In the data below, find the line containing "ΔΙΕΘΝΕΙΣ ΔΡΑΣΤΗΡΙΟΤΗΤΕΣ", then set down that line and every later line up to and including the line containing "personnelle et développez", exactly.

(Dataset records)

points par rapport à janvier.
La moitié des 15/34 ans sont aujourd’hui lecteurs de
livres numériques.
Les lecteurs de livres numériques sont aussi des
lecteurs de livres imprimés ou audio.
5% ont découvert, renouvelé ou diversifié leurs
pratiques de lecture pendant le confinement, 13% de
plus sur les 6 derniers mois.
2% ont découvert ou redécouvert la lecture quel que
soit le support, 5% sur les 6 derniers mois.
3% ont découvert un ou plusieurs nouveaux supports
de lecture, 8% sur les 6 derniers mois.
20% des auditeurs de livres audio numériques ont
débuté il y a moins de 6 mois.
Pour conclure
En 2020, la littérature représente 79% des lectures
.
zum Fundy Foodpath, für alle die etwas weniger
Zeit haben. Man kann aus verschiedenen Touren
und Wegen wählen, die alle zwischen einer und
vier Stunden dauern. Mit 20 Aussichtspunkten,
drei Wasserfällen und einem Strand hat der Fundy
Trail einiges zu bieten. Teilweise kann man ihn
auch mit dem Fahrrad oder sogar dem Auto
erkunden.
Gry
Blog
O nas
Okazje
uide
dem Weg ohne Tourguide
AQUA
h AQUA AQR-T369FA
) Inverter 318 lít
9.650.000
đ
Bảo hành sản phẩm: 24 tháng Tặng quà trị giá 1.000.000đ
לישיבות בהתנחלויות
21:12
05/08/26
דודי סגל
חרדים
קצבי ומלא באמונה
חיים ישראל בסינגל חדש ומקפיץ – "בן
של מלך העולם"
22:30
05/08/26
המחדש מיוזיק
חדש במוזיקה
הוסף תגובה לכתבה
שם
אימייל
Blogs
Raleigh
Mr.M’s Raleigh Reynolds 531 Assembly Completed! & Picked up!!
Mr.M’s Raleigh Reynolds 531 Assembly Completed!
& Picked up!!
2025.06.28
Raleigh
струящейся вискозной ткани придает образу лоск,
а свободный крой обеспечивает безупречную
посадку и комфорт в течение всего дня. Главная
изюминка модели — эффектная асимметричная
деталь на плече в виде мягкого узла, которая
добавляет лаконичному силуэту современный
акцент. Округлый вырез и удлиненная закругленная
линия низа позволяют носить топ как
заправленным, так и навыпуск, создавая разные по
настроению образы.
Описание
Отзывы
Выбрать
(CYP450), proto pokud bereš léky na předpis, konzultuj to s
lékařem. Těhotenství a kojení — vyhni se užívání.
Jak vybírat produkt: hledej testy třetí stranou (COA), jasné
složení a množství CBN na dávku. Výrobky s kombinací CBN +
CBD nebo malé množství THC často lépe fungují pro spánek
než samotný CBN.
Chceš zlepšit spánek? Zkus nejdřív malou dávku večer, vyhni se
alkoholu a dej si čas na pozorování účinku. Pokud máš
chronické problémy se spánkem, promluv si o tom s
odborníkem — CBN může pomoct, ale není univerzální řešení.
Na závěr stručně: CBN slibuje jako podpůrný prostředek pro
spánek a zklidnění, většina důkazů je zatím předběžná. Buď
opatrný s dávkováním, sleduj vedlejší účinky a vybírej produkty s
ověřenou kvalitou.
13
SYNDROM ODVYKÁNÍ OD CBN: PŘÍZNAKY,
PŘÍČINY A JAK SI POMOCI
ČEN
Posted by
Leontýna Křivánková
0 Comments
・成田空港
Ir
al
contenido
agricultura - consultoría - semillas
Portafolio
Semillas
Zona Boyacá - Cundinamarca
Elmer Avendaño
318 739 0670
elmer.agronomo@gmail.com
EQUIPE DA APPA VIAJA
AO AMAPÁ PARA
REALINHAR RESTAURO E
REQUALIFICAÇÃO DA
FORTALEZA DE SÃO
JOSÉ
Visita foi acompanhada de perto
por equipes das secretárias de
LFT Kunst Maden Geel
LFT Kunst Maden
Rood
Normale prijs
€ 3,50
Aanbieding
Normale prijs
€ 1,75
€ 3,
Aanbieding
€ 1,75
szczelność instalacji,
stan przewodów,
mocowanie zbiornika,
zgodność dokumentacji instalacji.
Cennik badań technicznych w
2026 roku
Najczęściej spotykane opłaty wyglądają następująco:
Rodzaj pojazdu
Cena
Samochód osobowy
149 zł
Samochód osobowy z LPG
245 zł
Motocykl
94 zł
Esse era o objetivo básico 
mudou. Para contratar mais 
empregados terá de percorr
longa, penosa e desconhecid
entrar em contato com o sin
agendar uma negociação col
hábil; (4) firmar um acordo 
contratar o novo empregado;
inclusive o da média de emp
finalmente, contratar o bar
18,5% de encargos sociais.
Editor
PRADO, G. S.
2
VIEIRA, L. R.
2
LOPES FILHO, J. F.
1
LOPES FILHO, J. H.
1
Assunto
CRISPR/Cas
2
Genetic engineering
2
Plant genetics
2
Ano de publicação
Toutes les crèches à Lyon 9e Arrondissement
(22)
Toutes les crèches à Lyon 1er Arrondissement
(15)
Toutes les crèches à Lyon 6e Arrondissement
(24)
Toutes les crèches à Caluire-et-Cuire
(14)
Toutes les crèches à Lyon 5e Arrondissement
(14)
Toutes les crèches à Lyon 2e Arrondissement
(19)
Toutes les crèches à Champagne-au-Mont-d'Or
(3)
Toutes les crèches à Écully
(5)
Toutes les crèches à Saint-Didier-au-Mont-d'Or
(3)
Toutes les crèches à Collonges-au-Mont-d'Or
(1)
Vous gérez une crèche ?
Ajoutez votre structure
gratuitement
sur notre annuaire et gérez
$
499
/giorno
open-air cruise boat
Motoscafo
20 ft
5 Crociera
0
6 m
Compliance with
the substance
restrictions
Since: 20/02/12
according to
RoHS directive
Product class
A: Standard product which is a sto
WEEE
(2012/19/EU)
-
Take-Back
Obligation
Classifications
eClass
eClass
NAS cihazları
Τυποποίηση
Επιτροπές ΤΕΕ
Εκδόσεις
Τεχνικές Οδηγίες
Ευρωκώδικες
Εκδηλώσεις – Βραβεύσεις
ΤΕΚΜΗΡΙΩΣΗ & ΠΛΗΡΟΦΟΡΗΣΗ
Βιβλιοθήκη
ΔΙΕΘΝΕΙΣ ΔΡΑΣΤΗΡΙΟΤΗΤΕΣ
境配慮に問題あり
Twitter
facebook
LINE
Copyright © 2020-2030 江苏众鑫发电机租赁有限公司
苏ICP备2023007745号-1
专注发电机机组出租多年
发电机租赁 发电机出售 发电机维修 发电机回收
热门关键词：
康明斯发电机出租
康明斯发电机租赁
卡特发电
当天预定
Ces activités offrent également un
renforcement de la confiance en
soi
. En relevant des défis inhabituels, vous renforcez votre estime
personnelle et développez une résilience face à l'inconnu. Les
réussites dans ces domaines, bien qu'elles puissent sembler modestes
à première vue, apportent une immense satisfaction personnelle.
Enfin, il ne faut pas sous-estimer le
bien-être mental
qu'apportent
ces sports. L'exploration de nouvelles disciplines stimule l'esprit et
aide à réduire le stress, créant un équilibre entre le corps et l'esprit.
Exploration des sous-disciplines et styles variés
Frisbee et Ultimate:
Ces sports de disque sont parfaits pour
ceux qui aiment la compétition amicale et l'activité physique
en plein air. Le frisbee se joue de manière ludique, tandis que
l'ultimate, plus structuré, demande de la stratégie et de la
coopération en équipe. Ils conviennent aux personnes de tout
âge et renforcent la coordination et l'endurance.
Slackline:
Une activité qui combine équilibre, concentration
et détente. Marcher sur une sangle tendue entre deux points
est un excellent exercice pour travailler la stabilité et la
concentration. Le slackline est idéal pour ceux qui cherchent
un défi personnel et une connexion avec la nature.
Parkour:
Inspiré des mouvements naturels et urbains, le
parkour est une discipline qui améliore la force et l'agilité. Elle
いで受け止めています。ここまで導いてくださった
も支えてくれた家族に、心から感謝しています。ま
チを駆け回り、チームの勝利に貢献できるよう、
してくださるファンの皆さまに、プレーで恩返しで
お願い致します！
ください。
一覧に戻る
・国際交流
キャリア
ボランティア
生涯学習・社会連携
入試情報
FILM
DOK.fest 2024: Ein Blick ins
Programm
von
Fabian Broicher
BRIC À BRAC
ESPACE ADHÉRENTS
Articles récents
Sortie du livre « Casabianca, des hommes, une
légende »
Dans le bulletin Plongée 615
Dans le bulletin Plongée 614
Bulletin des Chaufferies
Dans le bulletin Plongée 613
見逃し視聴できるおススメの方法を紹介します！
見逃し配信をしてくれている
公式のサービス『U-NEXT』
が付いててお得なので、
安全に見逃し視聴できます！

(End Dataset records)

Response below »
ΔΙΕΘΝΕΙΣ ΔΡΑΣΤΗΡΙΟΤΗΤΕΣ
境配慮に問題あり
Twitter
facebook
LINE
Copyright © 2020-2030 江苏众鑫发电机租赁有限公司
苏ICP备2023007745号-1
专注发电机机组出租多年
发电机租赁 发电机出售 发电机维修 发电机回收
热门关键词：
康明斯发电机出租
康明斯发电机租赁
卡特发电
当天预定
Ces activités offrent également un
renforcement de la confiance en
soi
. En relevant des défis inhabituels, vous renforcez votre estime
personnelle et développez une résilience face à l'inconnu. Les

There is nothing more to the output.